Aim of the exercise
All the lines below need to be transcribed exactly. Pictures get left out.

++++ Data in this exercise ++++

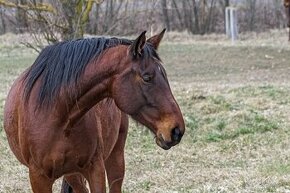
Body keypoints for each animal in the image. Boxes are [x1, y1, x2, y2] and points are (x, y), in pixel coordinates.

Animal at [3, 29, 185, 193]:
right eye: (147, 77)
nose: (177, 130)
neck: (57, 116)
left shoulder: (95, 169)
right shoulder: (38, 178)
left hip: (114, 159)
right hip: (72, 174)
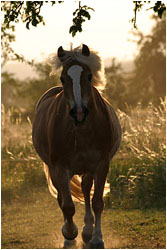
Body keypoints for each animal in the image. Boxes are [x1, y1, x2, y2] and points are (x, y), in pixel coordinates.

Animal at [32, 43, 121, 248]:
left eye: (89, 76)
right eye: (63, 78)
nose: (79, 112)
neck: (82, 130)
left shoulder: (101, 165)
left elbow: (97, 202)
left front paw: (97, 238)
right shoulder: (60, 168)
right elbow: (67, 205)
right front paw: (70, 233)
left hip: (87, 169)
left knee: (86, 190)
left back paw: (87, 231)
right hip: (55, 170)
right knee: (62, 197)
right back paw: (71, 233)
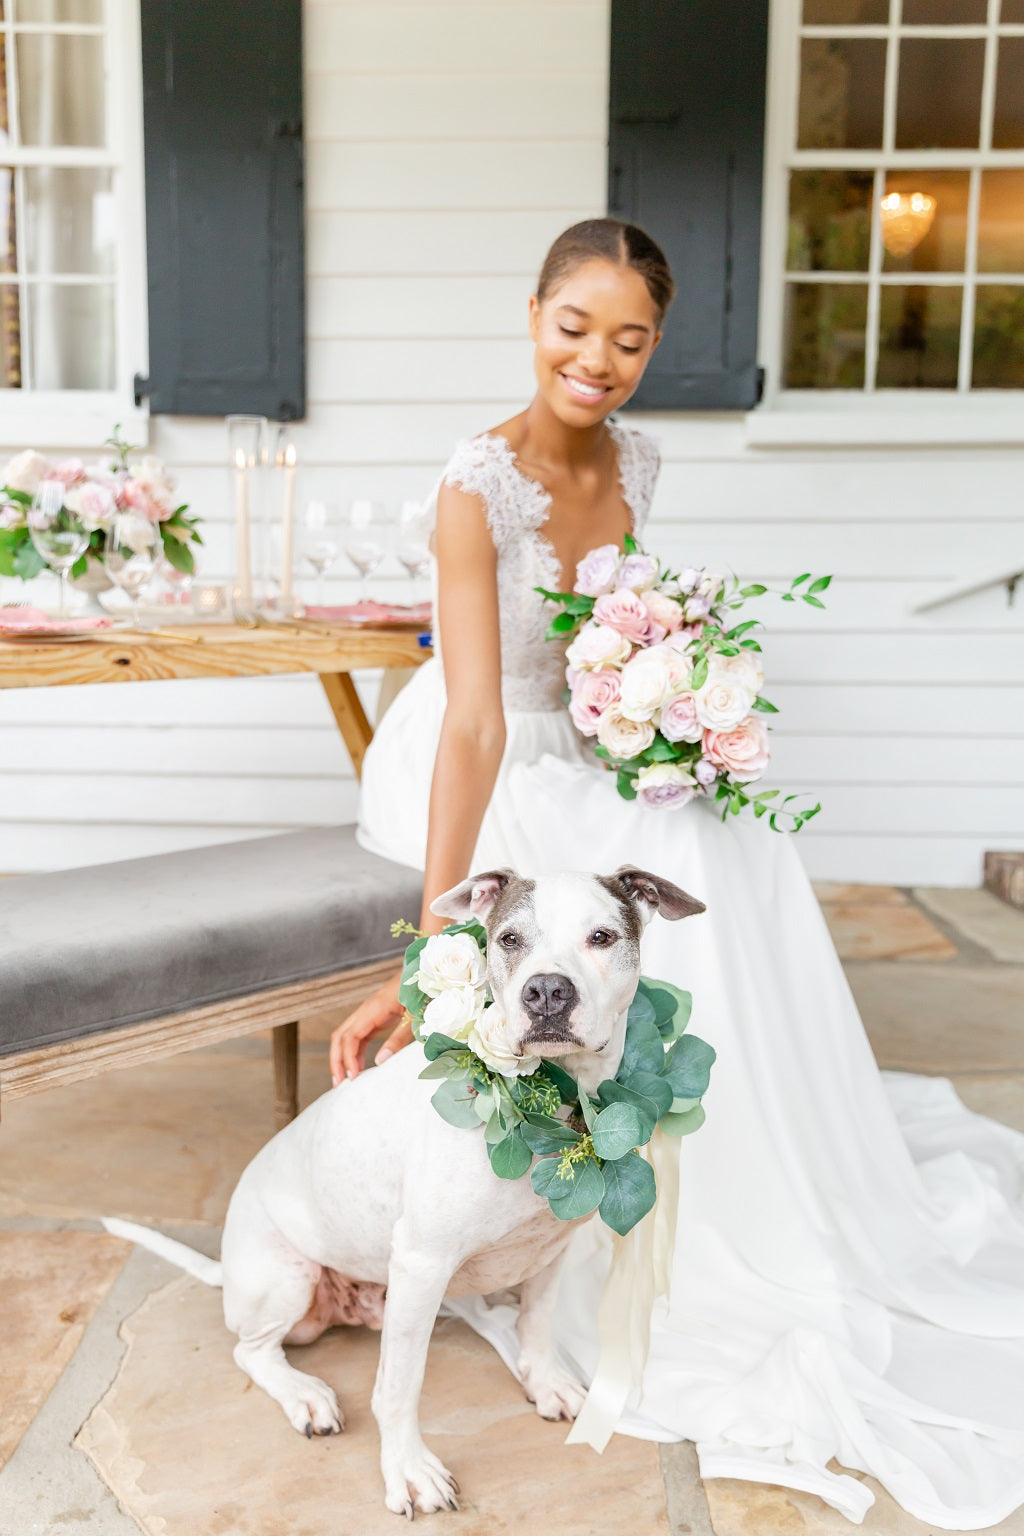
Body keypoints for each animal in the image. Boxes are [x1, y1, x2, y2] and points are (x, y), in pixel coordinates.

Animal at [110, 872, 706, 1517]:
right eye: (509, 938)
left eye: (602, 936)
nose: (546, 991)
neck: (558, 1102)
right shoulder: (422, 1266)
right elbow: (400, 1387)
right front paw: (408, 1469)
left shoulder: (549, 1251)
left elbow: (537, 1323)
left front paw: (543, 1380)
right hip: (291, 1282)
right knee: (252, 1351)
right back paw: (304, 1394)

++++

Solution to this exercise
Body keypoints for each animal in the image. Boxes are [x1, y1, x2, y2] and points are (x, y), in pixel coordinates.

Animal at [3, 29, 185, 193]:
right eye: (147, 77)
nose: (177, 130)
neck: (57, 116)
left shoulder: (95, 169)
right shoulder: (38, 178)
left hip: (114, 159)
right hip: (72, 174)
Body keypoints for each animal in the image. Boxes are [x1, y1, x2, y2] and points are (x, y), in pixel coordinates.

Animal at [32, 43, 121, 248]:
left eye: (89, 76)
right eye: (63, 78)
nose: (79, 112)
neck: (82, 130)
left shoulder: (101, 165)
left elbow: (97, 202)
left front paw: (97, 238)
right shoulder: (60, 168)
right elbow: (67, 205)
right front paw: (70, 233)
left hip: (87, 169)
left knee: (86, 190)
left back paw: (87, 231)
right hip: (55, 170)
right knee: (62, 197)
right back paw: (71, 233)
Body keypoints for each animal in the image. Boxes are [x1, y1, x2, y2] and points are (x, y), in pixel coordinates.

Animal at [110, 872, 706, 1517]:
right eye: (509, 938)
left eye: (602, 936)
nose: (546, 991)
neck: (558, 1102)
right shoulder: (422, 1266)
right elbow: (400, 1387)
right front paw: (408, 1469)
left shoulder: (549, 1251)
left elbow: (537, 1323)
left front paw: (543, 1380)
right hip: (291, 1282)
right knee: (252, 1351)
right back paw: (304, 1394)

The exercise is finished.